Expected saved workflow:

Field Value
Trigger Daily schedule
Agent build
Skills/tools Git or GitHub tools if available
Output Digest in the run thread

Daily runs appear on the Workflows page. Open the latest run to inspect the full transcript and tool calls.

PR Triage

Use this when you want recurring review help without creating a separate board.

Start with:

Create a weekday workflow that scans open PRs on this repo and identifies
which ones need human attention. For each PR, include the link, suggested
action, and one-line reason. Do not modify code.

Good clarifying questions from Workflow Designer:

  • Which repo or project directory should it use?
  • Which PR states count as "needs attention"?
  • Should stale PRs use a specific age threshold?
  • Should the output be grouped by owner, status, or urgency?

After you confirm the preview, scheduled runs execute as normal OpenCode threads.

Weekly Metrics Report

Use this when a report should recur and may need charts.

Start with:

Create a workflow for Monday 07:00 that generates the weekly metrics report.
Pull the configured metrics, render the standard charts, and produce a concise
markdown summary for leadership. Use the analyst/data skills and charts tool
if available.

Expected saved workflow:

Field Value
Trigger Weekly schedule
Agent analyst custom agent or build
Skills/tools analyst/data skill, charts MCP, data-source MCP
Output Markdown summary and chart artifacts in the run thread

Webhook Ticket Enrichment

Use this when another system should trigger work.

Start with:

Create a workflow that runs from a webhook. The JSON payload will include
ticket_id, customer_name, and issue_summary. The workflow should enrich the
ticket with related context, draft a response, and return the result in the
run thread. It should not send the response automatically.

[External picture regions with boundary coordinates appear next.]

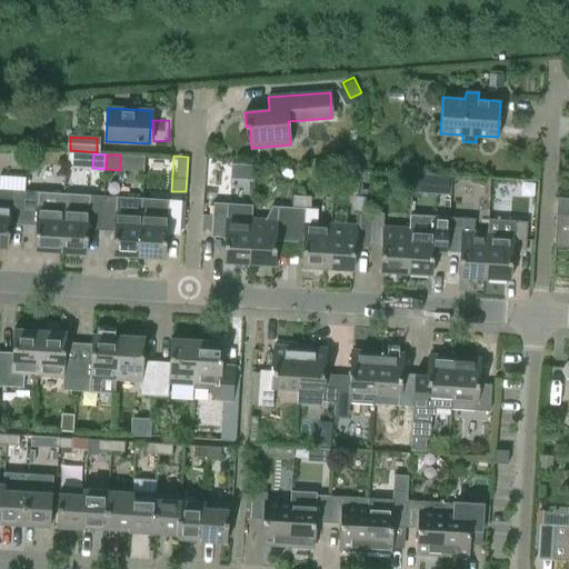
[(0,186),(25,189),(26,176),(0,173),(0,179),(0,186)]
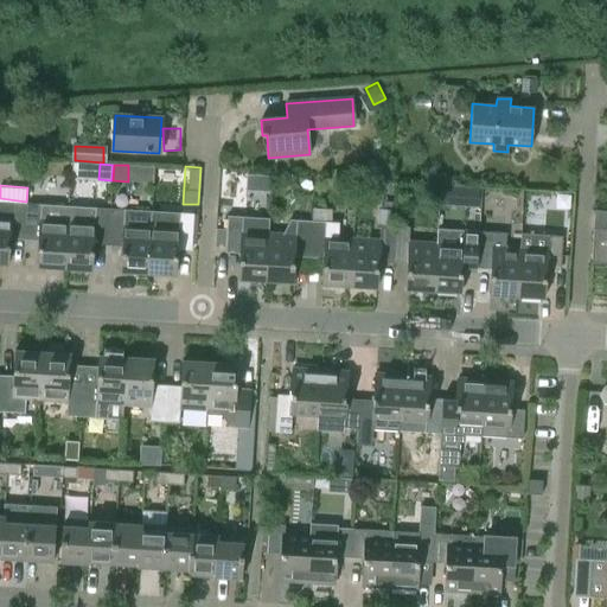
[(466,186),(465,208),(477,209),(478,187),(466,186)]
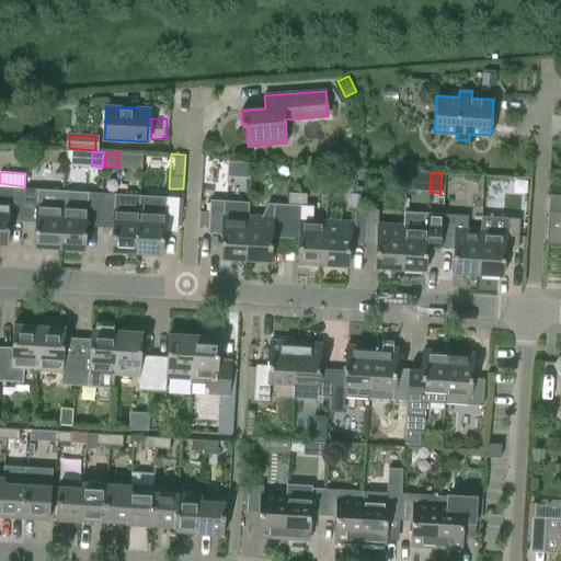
[(0,243),(8,244),(10,215),(23,216),(25,189),(11,187),(0,186),(0,243)]
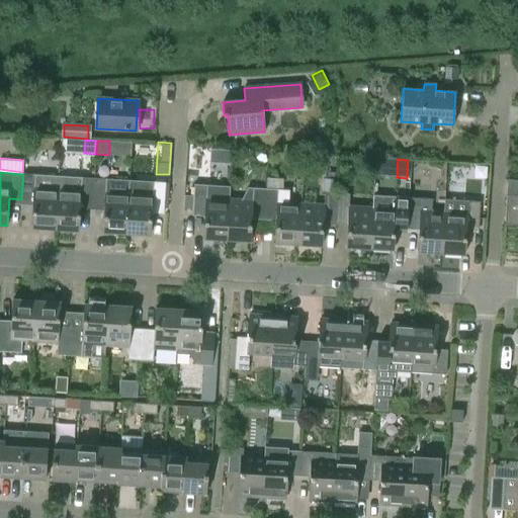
[(31,228),(56,229),(59,176),(23,174),(21,199),(33,200),(31,228)]
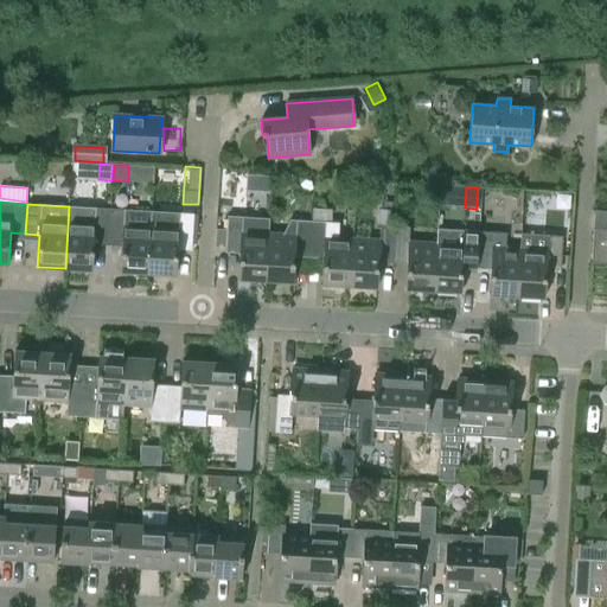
[(94,238),(109,238),(112,209),(69,206),(65,268),(93,270),(94,238)]
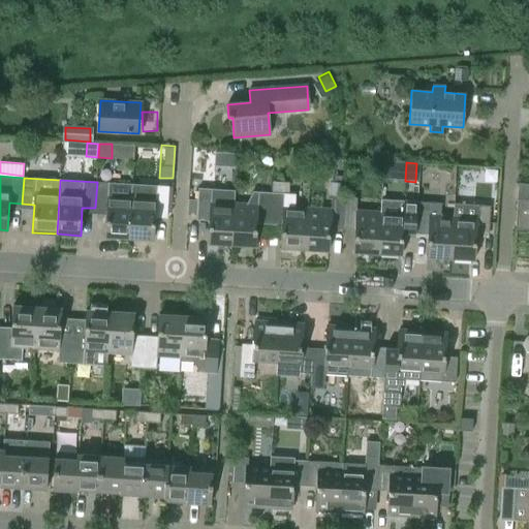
[(105,237),(129,239),(132,197),(130,196),(107,195),(109,183),(97,182),(95,208),(106,209),(105,237)]
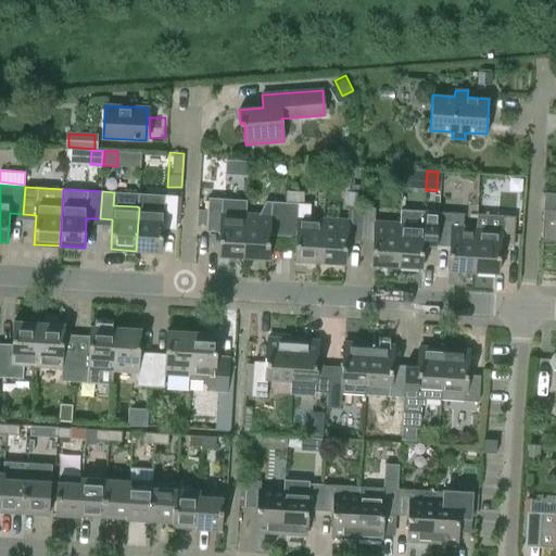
[(139,207),(136,251),(161,252),(163,223),(176,224),(177,196),(138,193),(137,206),(139,207)]
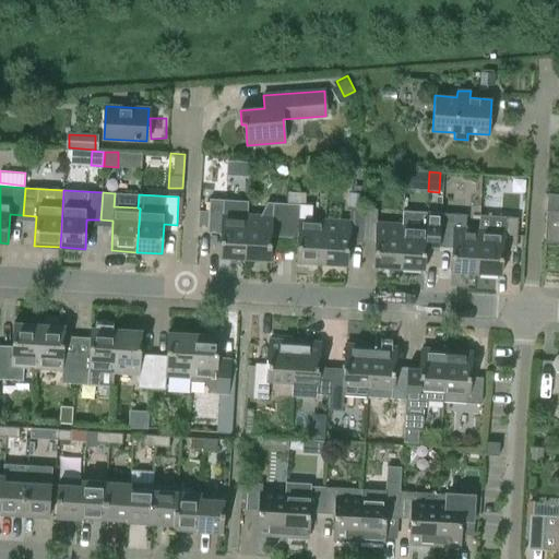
[(312,205),(299,204),(299,199),(287,198),(286,204),(288,204),(286,232),(298,233),(296,262),(322,263),(325,219),(311,218),(312,205)]
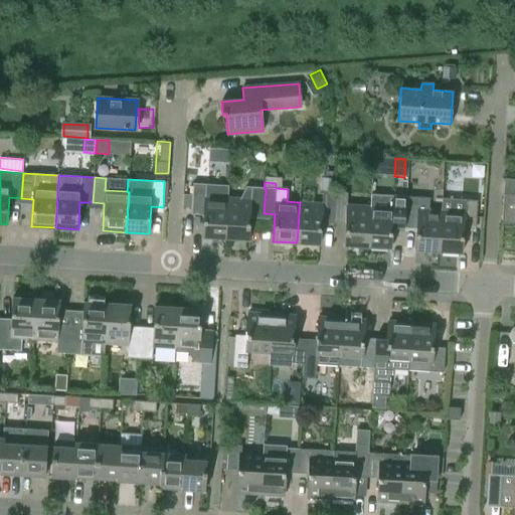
[(201,236),(226,238),(228,198),(215,197),(216,185),(193,183),(191,209),(203,209),(201,236)]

After saving, copy the webhook curl example from the workflow card and POST JSON with the generated secret in an authorization header:

curl -X POST "$WEBHOOK_URL" \
  -H 'content-type: application/json' \
  -H "authorization: Bearer $WEBHOOK_SECRET" \
  -d '{"ticket_id":"T-123","customer_name":"Acme","issue_summary":"Login failures"}'

The trigger payload is included in the run prompt.

Good Workflow Shape

Strong workflows have:

  • one clear outcome
  • explicit trigger behavior
  • a named consumer for the output
  • known tools or skills when they matter
  • a project directory only when the task needs real filesystem access
  • a clear "do not do" boundary for sensitive actions

Avoid mega-workflows. If one saved task is trying to triage PRs, produce a metrics report, and draft customer emails, split it into separate workflows.